Row Hash validation of TD to BQ with non latin characters fails #1225

Closed sundar-mudupalli-work closed 1 month ago

sundar-mudupalli-work commented 1 month ago

If a Teradata column contains a string which has Unicode Characters beyond the Latin character set, DVT fails with the following error:

 [Version 20.0.0.12] [Session 8285] [Teradata Database] [Error 6706] The string contains an untranslatable character.

If the row with the offending character is excluded from the validation, the validation succeeds.

The problem is with this line

 return f"rtrim(hash_sha256(TransUnicodeToUTF8(TRANSLATE({arg} using latin_to_unicode WITH ERROR))))") 

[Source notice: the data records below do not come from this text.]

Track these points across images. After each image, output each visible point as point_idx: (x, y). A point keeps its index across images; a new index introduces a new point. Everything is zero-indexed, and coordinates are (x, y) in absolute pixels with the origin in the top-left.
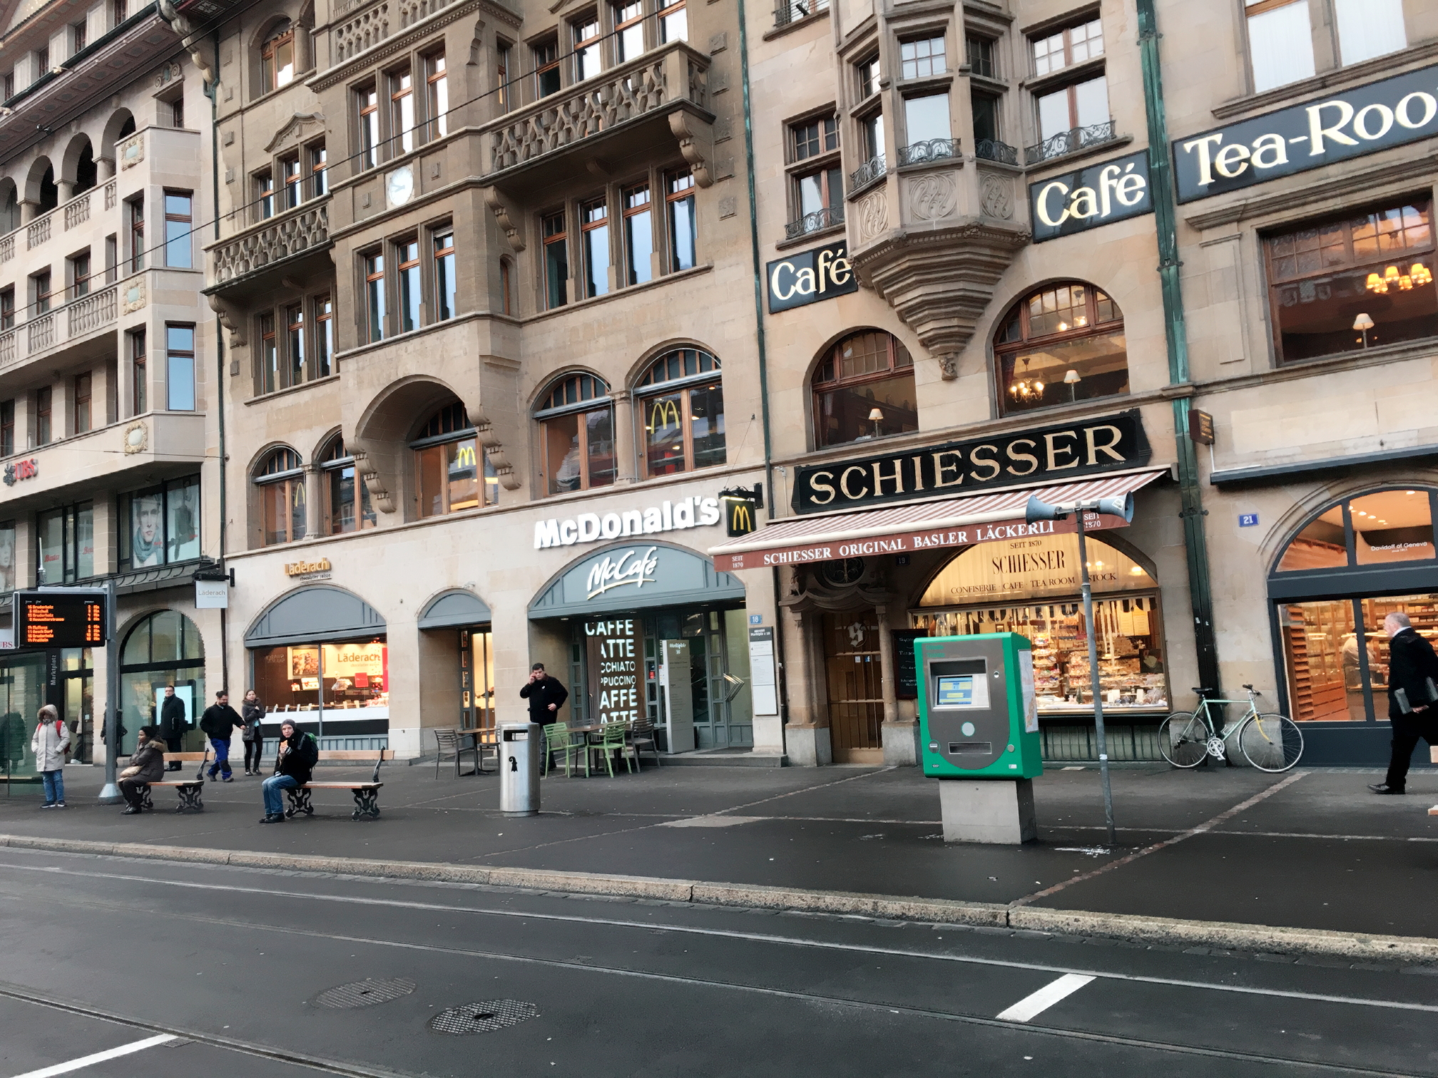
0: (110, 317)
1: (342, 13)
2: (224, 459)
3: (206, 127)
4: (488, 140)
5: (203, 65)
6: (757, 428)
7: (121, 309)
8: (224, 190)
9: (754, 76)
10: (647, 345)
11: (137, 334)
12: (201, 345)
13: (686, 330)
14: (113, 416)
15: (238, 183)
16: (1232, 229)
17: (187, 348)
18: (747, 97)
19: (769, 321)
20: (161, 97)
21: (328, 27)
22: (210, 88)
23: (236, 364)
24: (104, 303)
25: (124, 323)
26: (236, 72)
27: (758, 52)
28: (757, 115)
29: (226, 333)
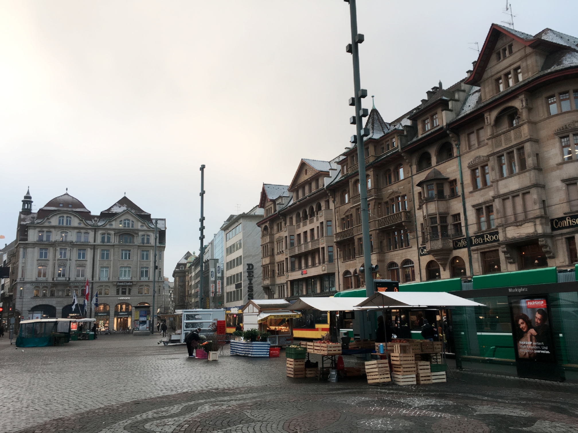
0: (319, 244)
1: (354, 196)
2: (339, 272)
3: (333, 208)
4: (377, 222)
5: (332, 198)
6: (419, 275)
7: (320, 244)
8: (337, 221)
9: (417, 215)
10: (404, 259)
11: (323, 248)
12: (334, 250)
13: (409, 257)
14: (319, 263)
15: (339, 220)
16: (476, 252)
17: (332, 251)
18: (416, 219)
19: (421, 257)
20: (325, 201)
21: (352, 198)
22: (334, 202)
23: (340, 254)
24: (317, 242)
25: (321, 246)
26: (338, 199)
27: (417, 211)
28: (417, 222)
29: (338, 249)
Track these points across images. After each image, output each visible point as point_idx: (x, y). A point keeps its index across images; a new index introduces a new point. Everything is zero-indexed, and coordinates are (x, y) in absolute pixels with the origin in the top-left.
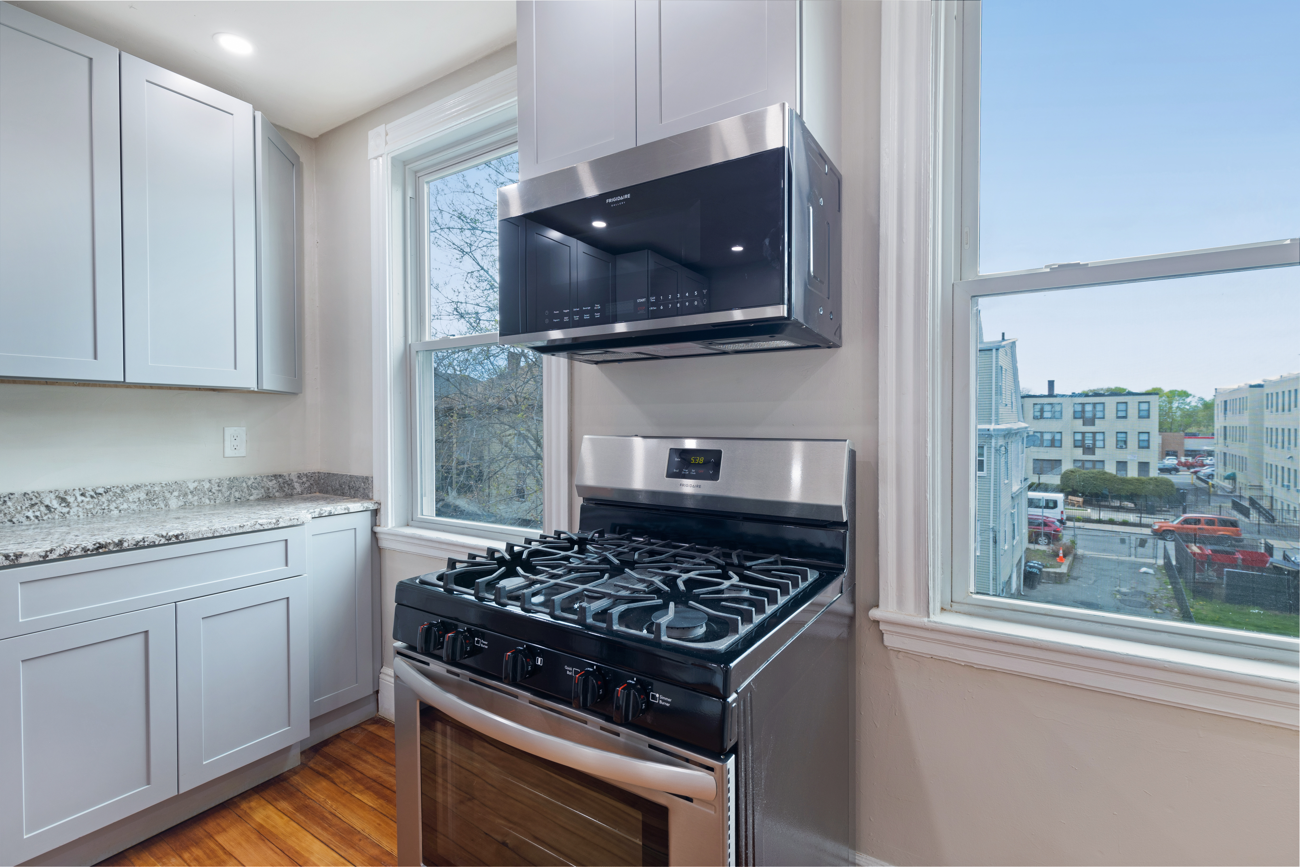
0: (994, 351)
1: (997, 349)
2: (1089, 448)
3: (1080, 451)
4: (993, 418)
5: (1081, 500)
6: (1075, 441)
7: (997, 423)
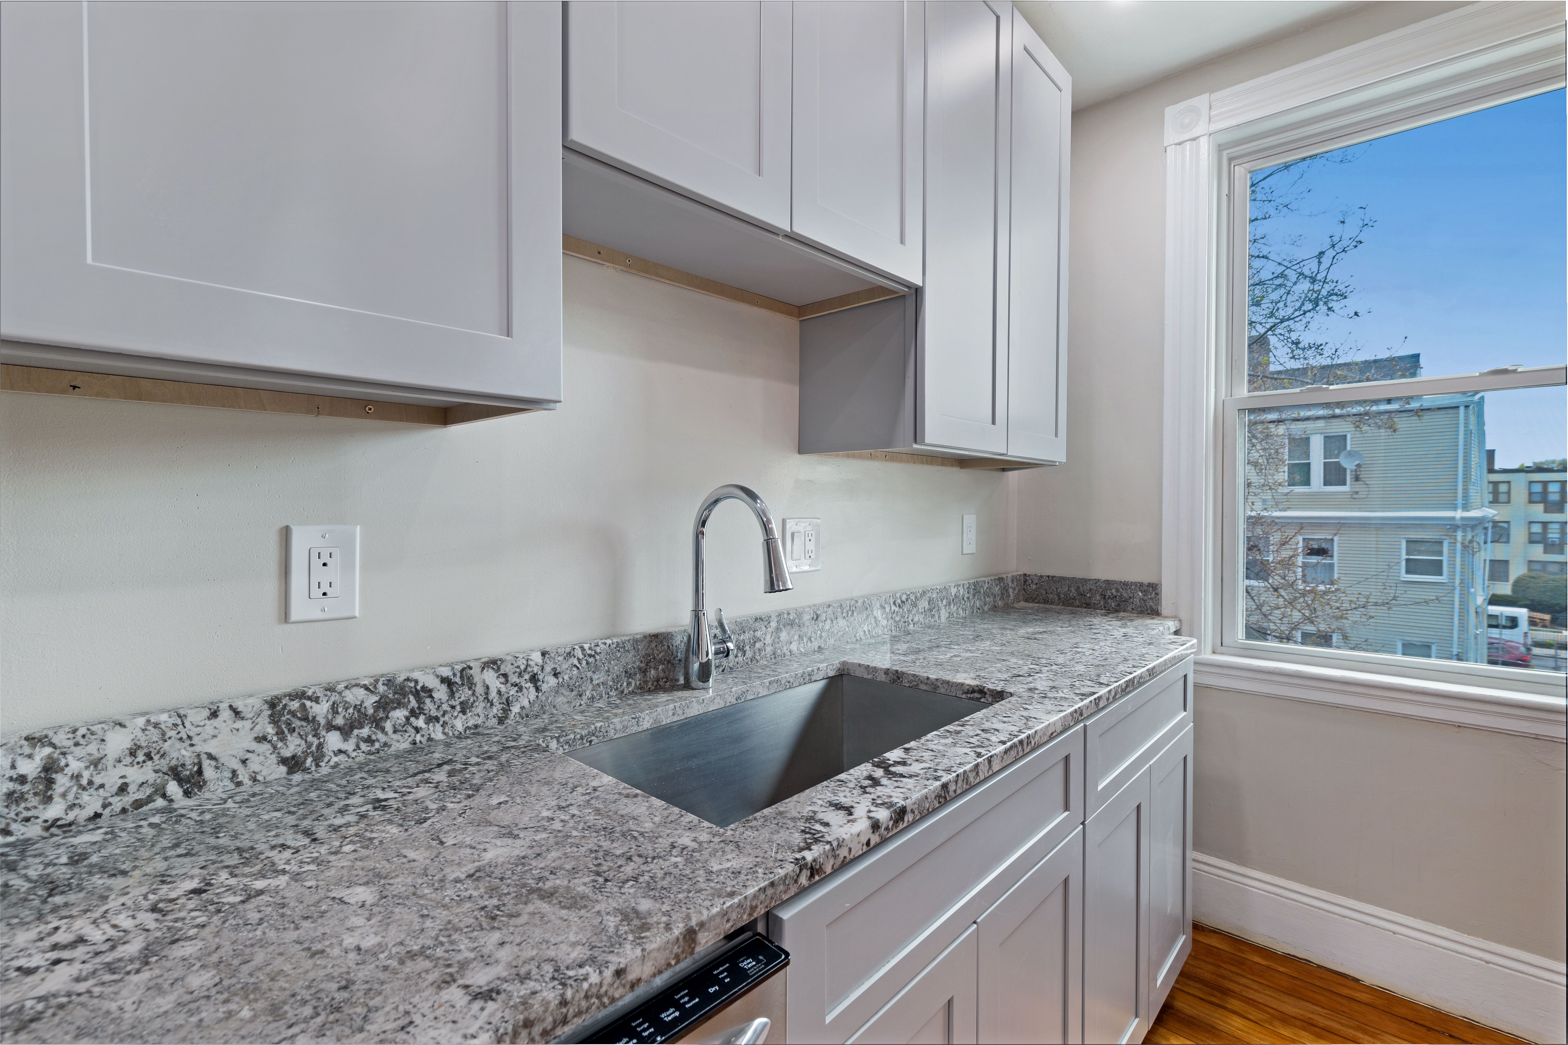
0: (1462, 409)
1: (1467, 407)
2: (1553, 544)
3: (1540, 548)
4: (1460, 501)
5: (1547, 617)
6: (1530, 534)
7: (1465, 508)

This line assumes that all characters can be converted into Latin - which is then converted to Unicode and UTF8. When a non latin character is presented Teradata throws the error. One solution is to have the user provide an option to DVT --beyond-latin or -byl which would indicate that table columns are Unicode and/or some table columns have characters beyond the latin character set. In that situation, the backend can generate the following SQL for Teradata

return f"rtrim(hash_sha256(TransUnicodeToUTF8({arg})))")

If we did the above when there are columns with latin encoding and latin character set, the validation will fail.

Sundar Mudupalli